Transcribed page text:
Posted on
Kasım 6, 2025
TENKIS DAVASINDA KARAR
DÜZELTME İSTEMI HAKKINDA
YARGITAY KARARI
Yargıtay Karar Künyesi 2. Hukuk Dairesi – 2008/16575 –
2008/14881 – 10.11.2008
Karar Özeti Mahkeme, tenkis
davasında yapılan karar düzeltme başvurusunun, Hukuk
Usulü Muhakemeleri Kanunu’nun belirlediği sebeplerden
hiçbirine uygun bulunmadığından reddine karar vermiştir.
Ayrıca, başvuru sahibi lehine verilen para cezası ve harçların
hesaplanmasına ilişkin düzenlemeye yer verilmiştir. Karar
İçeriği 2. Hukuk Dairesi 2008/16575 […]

==

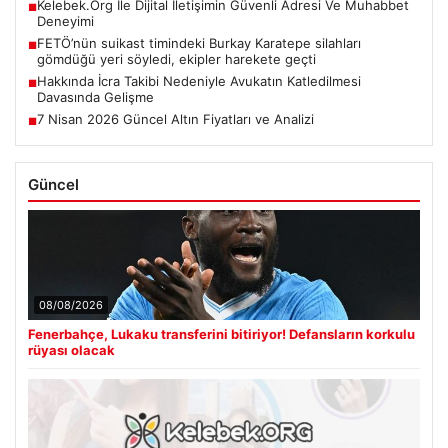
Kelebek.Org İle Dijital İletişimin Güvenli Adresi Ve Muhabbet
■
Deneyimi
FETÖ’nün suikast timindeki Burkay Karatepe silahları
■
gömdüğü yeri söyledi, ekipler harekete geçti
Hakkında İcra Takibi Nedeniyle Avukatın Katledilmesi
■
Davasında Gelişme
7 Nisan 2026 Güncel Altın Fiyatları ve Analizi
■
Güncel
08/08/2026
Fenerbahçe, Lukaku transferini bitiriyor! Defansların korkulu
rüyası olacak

- WORK TO COMPLETE
Return each row above that contains the string "Hukuk". Only case-sensitive matches count.

- RESULT
Yargıtay Karar Künyesi 2. Hukuk Dairesi – 2008/16575 –
davasında yapılan karar düzeltme başvurusunun, Hukuk
İçeriği 2. Hukuk Dairesi 2008/16575 […]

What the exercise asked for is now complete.